In 1971, he was included on The New York Times best-dressed list. In 1972, Redé had his portrait painted by the fashionable painter Anthony Christian, and he was named in the International Best Dressed List Hall of Fame. Also in 1972, Redé won the Prix de Diane horse race, and the same year he came in second at the Prix de l'Arc de Triomphe.
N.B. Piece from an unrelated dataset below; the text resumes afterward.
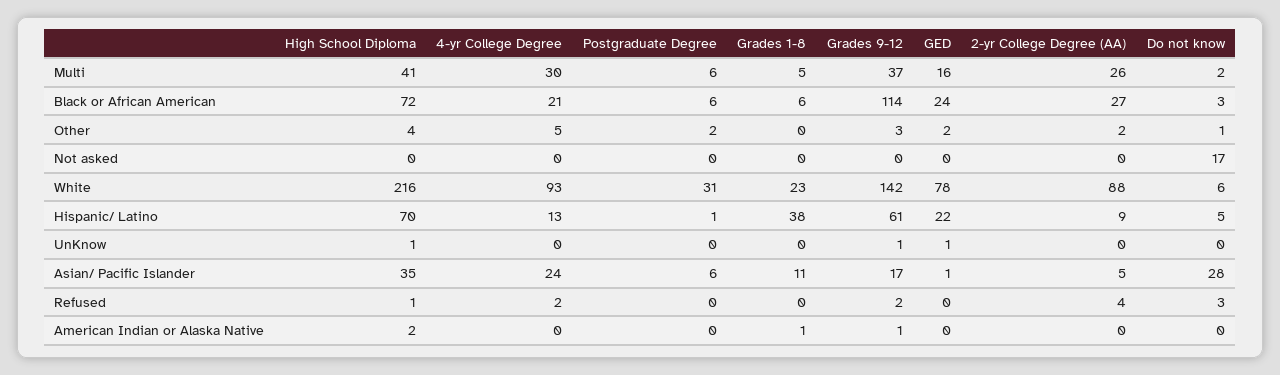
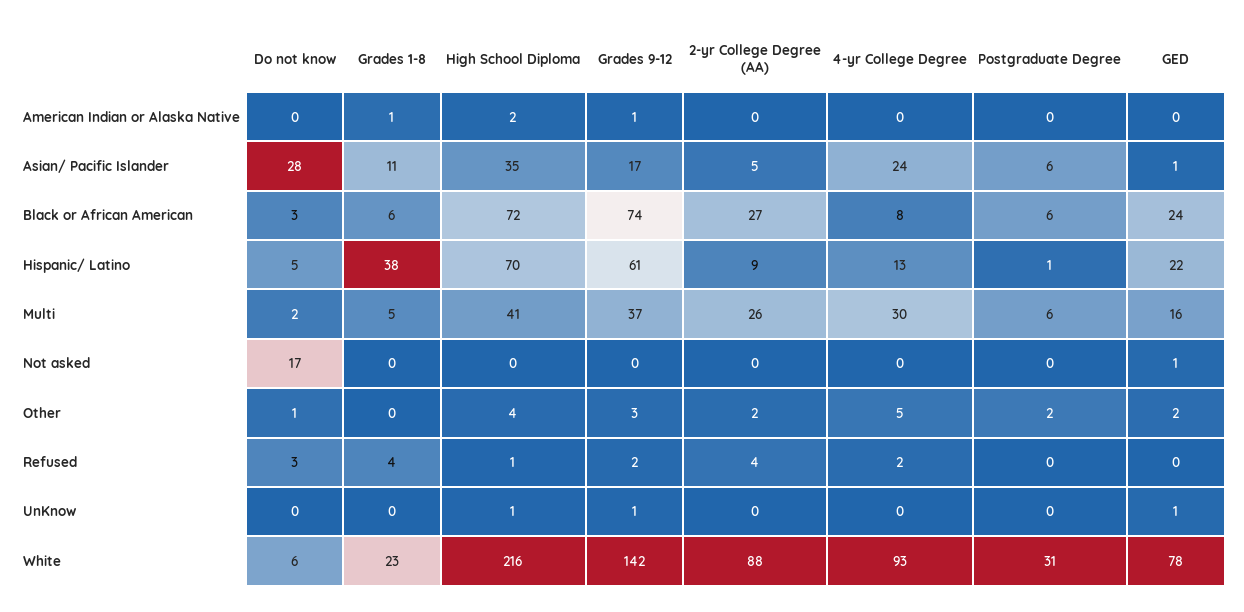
4-yr College Degree, Black or African American: 21 -> 8
Grades 9-12, Black or African American: 114 -> 74
GED, Not asked: 0 -> 1
Grades 1-8, Refused: 0 -> 4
In 1975, Redé persuaded his close friends, Marie-Hélène de Rothschild and her husband Baron Guy de Rothschild, to purchase the Hôtel Lambert. Redé kept his apartments in the building, and they shared the house for the rest of his life, with the Rothschilds henceforth using it as their Paris residence. He and the Rothschilds remained close, and all three went on vacations together. Redé was inseparable from Marie-Hélène until she died in 1996. Redé afterwards spent much of his time with Charlotte Aillaud, sister of Juliette Gréco. In 2003, he was appointed a commandeur of the Ordre des Arts et des Lettres for his restoration of the Hôtel Lambert. He continued to entertain at the Lambert until 2004.

==Personal life==
By his own account, Redé was largely uninterested in affection or sex, and had only ever loved a Polish classmate at Le Rosey, an interest he never acted on. Redé was romantically involved with Arturo Lopez-Willshaw (1900 - 1962), a married businessman, from 1941 until Lopez-Wilshaw's death in 1962. Upon meeting Lopez-Wilshaw, Redé recollected losing his virginity to the man at the "sleazy" hotel Winslow on East 55th Street. As Redé recalled of the beginning of the relationship, "I was not in love. But I needed protection, and I was aware that he could provide this." In addition, he observed, "The money gave me the security I craved, and it would also enable me to look after my handicapped sister." After their move to Paris, Lopez-Wilshaw unofficially lived with Redé at the Hôtel Lambert while maintaining a formal residence with his wife in Neuilly.

With his wealth deriving from his lover, Redé's social notoriety rested on being a kept man. In 1953, author Christian Mégret published Danaé, a popular roman à clef based on Redé's and Lopez-Willshaw's life together. The racy details were provided by one of their close friends and Mégret's companion, Princess Ghislaine de Polignac. Lopez-Willshaw promptly banned Polignac from his home, although Redé later relented and became friends again.

Redé maintained his apartment at the Hotel Lambert throughout his later years, remaining an active host. He died suddenly at the home of a friend, Carmen Saint, at the age of 82, of heart issues. A mass was held at Saint Louis en L'Isle on July 13, at the church near the Hotel Lambert. He was interred in a crypt at Pere Lachaise near the tomb of Arturo Lopez-Willshaw. A larger memorial was held in September. Redé's estate, notably the contents of his apartment at the Hôtel Lambert, was auctioned after his death by Sotheby's and realized £5.2 million. His memoirs, Alexis: The Memoirs of the Baron de Redé, were published posthumously in 2005. Hugo Vickers was its editor and ghostwriter.